This fall pork producers will have a new educational program to further their swine education and a professional swine improvement program to advance their careers, offered jointly by the U.S. Pork Center of Excellence (USPEC) in conjunction with the National Pork Board.
The schooling program, known as the Professional Swine Manager Education Program (PSM), is designed to develop an online community college curriculum for pork production courses.
“This program is a curriculum, a series of courses designed for people to learn how to excel in managing pork production units,” says Jim Lummus, manager of Producer Learning and Performance for the National Pork Board.
PSM curriculum will include classroom sessions delivered via Internet by community college instructors all over the United States experienced in pork production. On-farm application of learning involving senior management will also be part of the program.
Lummus and Maggie DenBeste, education project coordinator of USPCE, agree that the fledgling program increases the potential for employment and helps address the need for an educated workforce in the pork industry.
“Completing the curriculum will help participants find employment and advancement opportunities in pork production, as well as aid in passing the certification exams to become a certified swine manager,” Lummus says. “And it’s a win for the pork industry, with more skilled, trained individuals in the workforce pool.”
The cost of each course varies from approximately $156/credit hour to $204/credit hour and is set by the community college.
A related but separate endeavor, the Pork Checkoff’s Certified Swine Manager Program is a certification program designed to provide proof that an individual has applied what they have learned to excel in managing pork production units, Lummus says. Certification validates knowledge gained and work accomplished.

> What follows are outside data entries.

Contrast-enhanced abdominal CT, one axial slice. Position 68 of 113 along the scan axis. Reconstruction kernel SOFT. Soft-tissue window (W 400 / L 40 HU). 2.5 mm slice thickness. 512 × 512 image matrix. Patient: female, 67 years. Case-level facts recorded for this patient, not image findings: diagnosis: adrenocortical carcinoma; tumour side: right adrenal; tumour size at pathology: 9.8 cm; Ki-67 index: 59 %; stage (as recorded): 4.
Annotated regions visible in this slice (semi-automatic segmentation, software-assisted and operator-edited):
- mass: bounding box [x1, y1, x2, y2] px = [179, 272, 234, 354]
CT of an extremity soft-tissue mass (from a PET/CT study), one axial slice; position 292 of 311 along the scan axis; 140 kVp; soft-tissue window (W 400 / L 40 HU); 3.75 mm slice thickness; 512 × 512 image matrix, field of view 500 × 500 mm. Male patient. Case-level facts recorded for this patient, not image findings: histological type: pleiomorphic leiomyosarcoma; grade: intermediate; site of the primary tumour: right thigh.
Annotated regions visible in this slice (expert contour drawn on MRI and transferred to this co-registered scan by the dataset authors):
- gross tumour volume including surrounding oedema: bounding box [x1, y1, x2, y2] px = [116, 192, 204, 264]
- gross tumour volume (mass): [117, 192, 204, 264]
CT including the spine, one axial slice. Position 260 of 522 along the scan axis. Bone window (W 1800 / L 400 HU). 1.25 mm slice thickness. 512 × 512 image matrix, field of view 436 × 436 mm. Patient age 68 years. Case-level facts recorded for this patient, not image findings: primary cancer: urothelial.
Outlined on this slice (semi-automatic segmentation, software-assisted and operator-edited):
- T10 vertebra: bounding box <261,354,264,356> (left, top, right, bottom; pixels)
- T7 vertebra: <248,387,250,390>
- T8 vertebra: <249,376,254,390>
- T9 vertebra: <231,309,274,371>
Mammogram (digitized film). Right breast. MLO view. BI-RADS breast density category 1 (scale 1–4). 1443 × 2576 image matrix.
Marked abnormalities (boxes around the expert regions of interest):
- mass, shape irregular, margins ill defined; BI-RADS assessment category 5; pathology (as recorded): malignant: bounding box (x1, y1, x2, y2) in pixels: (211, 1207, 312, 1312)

Lummus explains that in order to become a certified swine manager, the individual will be required to pass both a test and an in-barn evaluation to show their competence in all phases of pork production. Resources and materials will be available to help prepare for certification exams.
The assessments will cover knowledge, skills and abilities of employees in the areas of personnel management, breeding and gestation, farrowing and wean-to-finish.
“The PSM education program and the Certified Swine Manager certification program are two distinctly different but linked efforts,” Lummus explains. “One is an education program, while the other is a certification program. One teaches, the other documents application of what one has learned.”
“Both programs are examples of U.S. pork producer efforts to create programs and resources to continuously improve animal care and business performance by developing a professional workforce,” he adds.